What is required: Only the pictures are to be omitted; every entry beneath should otherwise be duplicated exactly.

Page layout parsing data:
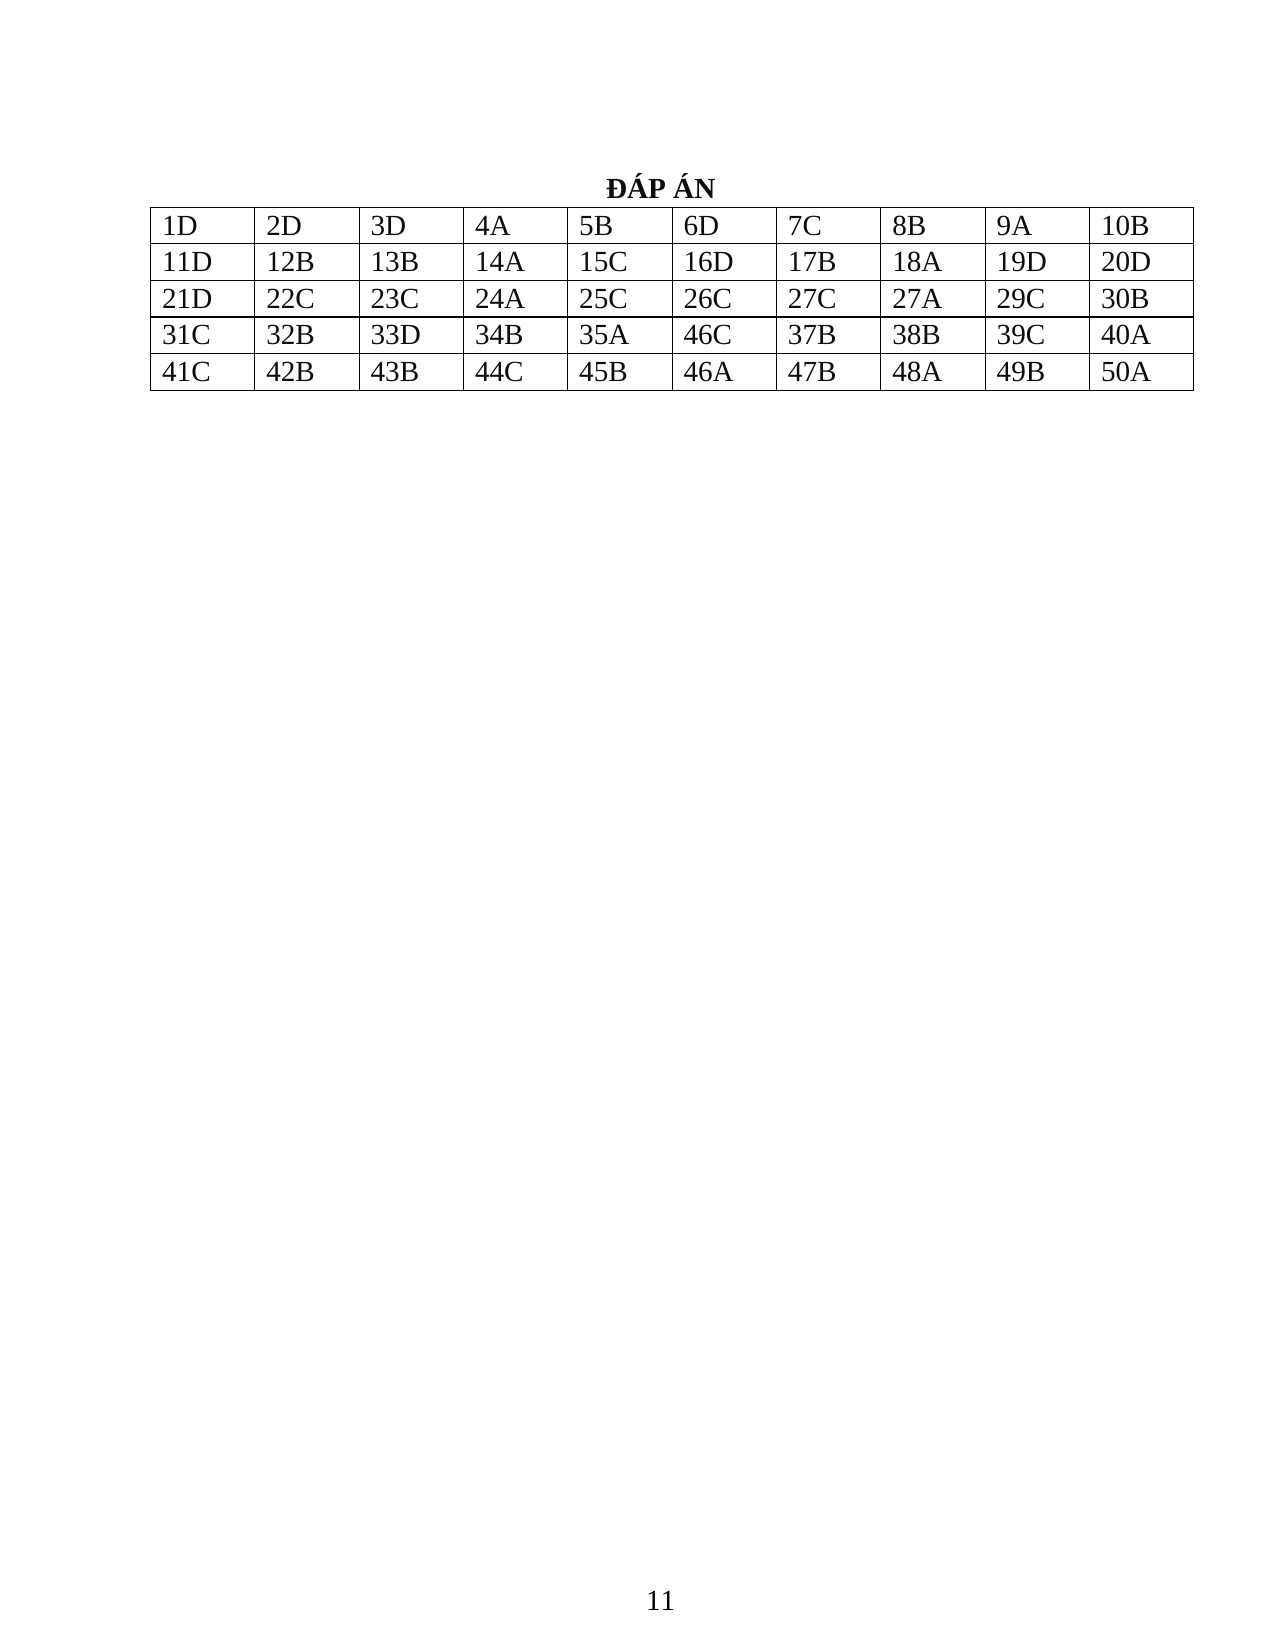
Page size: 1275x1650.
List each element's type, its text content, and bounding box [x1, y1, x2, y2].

table_cell 11D [151, 244, 254, 280]
table_cell 25C [568, 281, 672, 316]
table_cell 35A [568, 318, 672, 353]
table_cell 49B [986, 354, 1089, 389]
table_cell 12B [255, 244, 359, 280]
table_cell 46C [673, 318, 776, 353]
table_cell 32B [255, 318, 359, 353]
table_cell 41C [151, 354, 254, 389]
table_header 6D [673, 208, 776, 243]
table_cell 33D [360, 318, 463, 353]
table_cell 47B [777, 354, 880, 389]
table_cell 16D [673, 244, 776, 280]
text ĐÁP ÁN [150, 171, 1171, 205]
table_header 1D [151, 208, 254, 243]
table_cell 20D [1090, 244, 1193, 280]
table_cell 30B [1090, 281, 1193, 316]
table_cell 43B [360, 354, 463, 389]
table_cell 17B [777, 244, 880, 280]
table_cell 27C [777, 281, 880, 316]
table_header 8B [881, 208, 985, 243]
table_header 7C [777, 208, 880, 243]
table_cell 26C [673, 281, 776, 316]
table_cell 42B [255, 354, 359, 389]
table_cell 14A [464, 244, 567, 280]
table_cell 46A [673, 354, 776, 389]
table_cell 24A [464, 281, 567, 316]
table_cell 15C [568, 244, 672, 280]
table_header 3D [360, 208, 463, 243]
table_cell 48A [881, 354, 985, 389]
table_cell 39C [986, 318, 1089, 353]
table_cell 22C [255, 281, 359, 316]
table_header 9A [986, 208, 1089, 243]
table_header 10B [1090, 208, 1193, 243]
table_cell 44C [464, 354, 567, 389]
table_cell 29C [986, 281, 1089, 316]
table_cell 37B [777, 318, 880, 353]
table_cell 40A [1090, 318, 1193, 353]
table_header 2D [255, 208, 359, 243]
table_header 5B [568, 208, 672, 243]
table_header 4A [464, 208, 567, 243]
table_cell 21D [151, 281, 254, 316]
table_cell 50A [1090, 354, 1193, 389]
table_cell 27A [881, 281, 985, 316]
table_cell 19D [986, 244, 1089, 280]
table_cell 34B [464, 318, 567, 353]
table_cell 13B [360, 244, 463, 280]
table_cell 31C [151, 318, 254, 353]
table_cell 23C [360, 281, 463, 316]
table_cell 45B [568, 354, 672, 389]
table_cell 18A [881, 244, 985, 280]
table_cell 38B [881, 318, 985, 353]
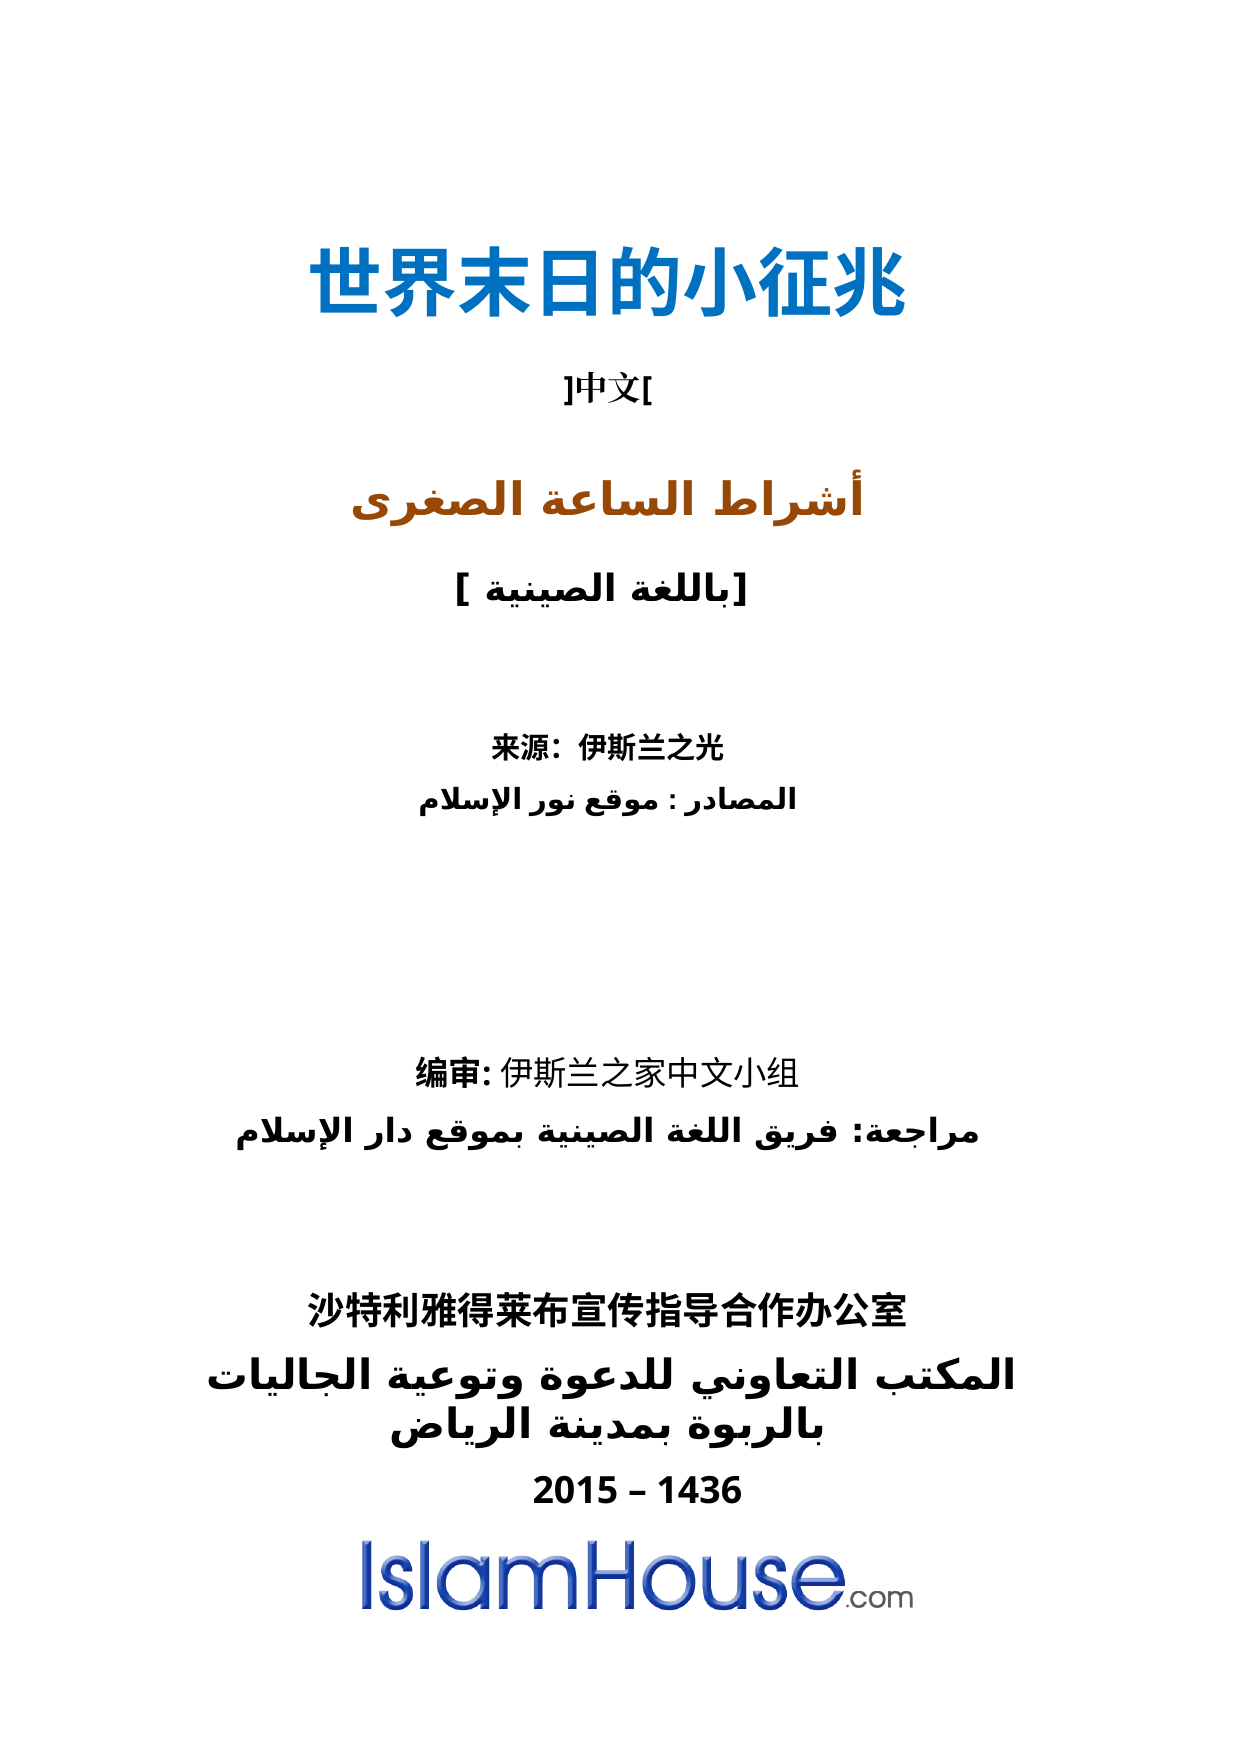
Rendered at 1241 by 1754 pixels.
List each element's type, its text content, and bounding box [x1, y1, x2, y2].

text أشراط الساعة الصغرى [162, 473, 1053, 526]
text [باللغة الصينية ] [162, 567, 1053, 610]
text ]中文[ [162, 362, 1053, 410]
text 世界末日的小征兆 [162, 224, 1053, 332]
picture [345, 1527, 929, 1623]
text مراجعة: فريق اللغة الصينية بموقع دار الإسلام [162, 1111, 1053, 1150]
text 2015 – 1436 [162, 1464, 1053, 1515]
text المكتب التعاوني للدعوة وتوعية الجاليات بالربوة بمدينة الرياض [162, 1351, 1053, 1448]
text 沙特利雅得莱布宣传指导合作办公室 [162, 1281, 1053, 1336]
text 编审: 伊斯兰之家中文小组 [162, 1047, 1053, 1096]
text 来源：伊斯兰之光 [162, 724, 1053, 767]
text المصادر : موقع نور الإسلام [162, 782, 1053, 816]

Answer box:
Page size: 1275x1650.
List each element's type, its text content, and bounding box [x1, y1, x2, y2].

table_cell 11D [151, 244, 254, 280]
table_cell 25C [568, 281, 672, 316]
table_cell 35A [568, 318, 672, 353]
table_cell 49B [986, 354, 1089, 389]
table_cell 12B [255, 244, 359, 280]
table_cell 46C [673, 318, 776, 353]
table_cell 32B [255, 318, 359, 353]
table_cell 41C [151, 354, 254, 389]
table_header 6D [673, 208, 776, 243]
table_cell 33D [360, 318, 463, 353]
table_cell 47B [777, 354, 880, 389]
table_cell 16D [673, 244, 776, 280]
text ĐÁP ÁN [150, 171, 1171, 205]
table_header 1D [151, 208, 254, 243]
table_cell 20D [1090, 244, 1193, 280]
table_cell 30B [1090, 281, 1193, 316]
table_cell 43B [360, 354, 463, 389]
table_cell 17B [777, 244, 880, 280]
table_cell 27C [777, 281, 880, 316]
table_header 8B [881, 208, 985, 243]
table_header 7C [777, 208, 880, 243]
table_cell 26C [673, 281, 776, 316]
table_cell 42B [255, 354, 359, 389]
table_cell 14A [464, 244, 567, 280]
table_cell 46A [673, 354, 776, 389]
table_cell 24A [464, 281, 567, 316]
table_cell 15C [568, 244, 672, 280]
table_header 3D [360, 208, 463, 243]
table_cell 48A [881, 354, 985, 389]
table_cell 39C [986, 318, 1089, 353]
table_cell 22C [255, 281, 359, 316]
table_header 9A [986, 208, 1089, 243]
table_header 10B [1090, 208, 1193, 243]
table_cell 44C [464, 354, 567, 389]
table_cell 29C [986, 281, 1089, 316]
table_cell 37B [777, 318, 880, 353]
table_cell 40A [1090, 318, 1193, 353]
table_header 2D [255, 208, 359, 243]
table_header 5B [568, 208, 672, 243]
table_header 4A [464, 208, 567, 243]
table_cell 21D [151, 281, 254, 316]
table_cell 50A [1090, 354, 1193, 389]
table_cell 27A [881, 281, 985, 316]
table_cell 19D [986, 244, 1089, 280]
table_cell 34B [464, 318, 567, 353]
table_cell 13B [360, 244, 463, 280]
table_cell 31C [151, 318, 254, 353]
table_cell 23C [360, 281, 463, 316]
table_cell 45B [568, 354, 672, 389]
table_cell 18A [881, 244, 985, 280]
table_cell 38B [881, 318, 985, 353]
Rendered at 1241 by 1754 pixels.
List each element's type, its text content, and bounding box [x1, y1, x2, y2].

text أشراط الساعة الصغرى [162, 473, 1053, 526]
text [باللغة الصينية ] [162, 567, 1053, 610]
text ]中文[ [162, 362, 1053, 410]
text 世界末日的小征兆 [162, 224, 1053, 332]
picture [345, 1527, 929, 1623]
text مراجعة: فريق اللغة الصينية بموقع دار الإسلام [162, 1111, 1053, 1150]
text 2015 – 1436 [162, 1464, 1053, 1515]
text المكتب التعاوني للدعوة وتوعية الجاليات بالربوة بمدينة الرياض [162, 1351, 1053, 1448]
text 沙特利雅得莱布宣传指导合作办公室 [162, 1281, 1053, 1336]
text 编审: 伊斯兰之家中文小组 [162, 1047, 1053, 1096]
text 来源：伊斯兰之光 [162, 724, 1053, 767]
text المصادر : موقع نور الإسلام [162, 782, 1053, 816]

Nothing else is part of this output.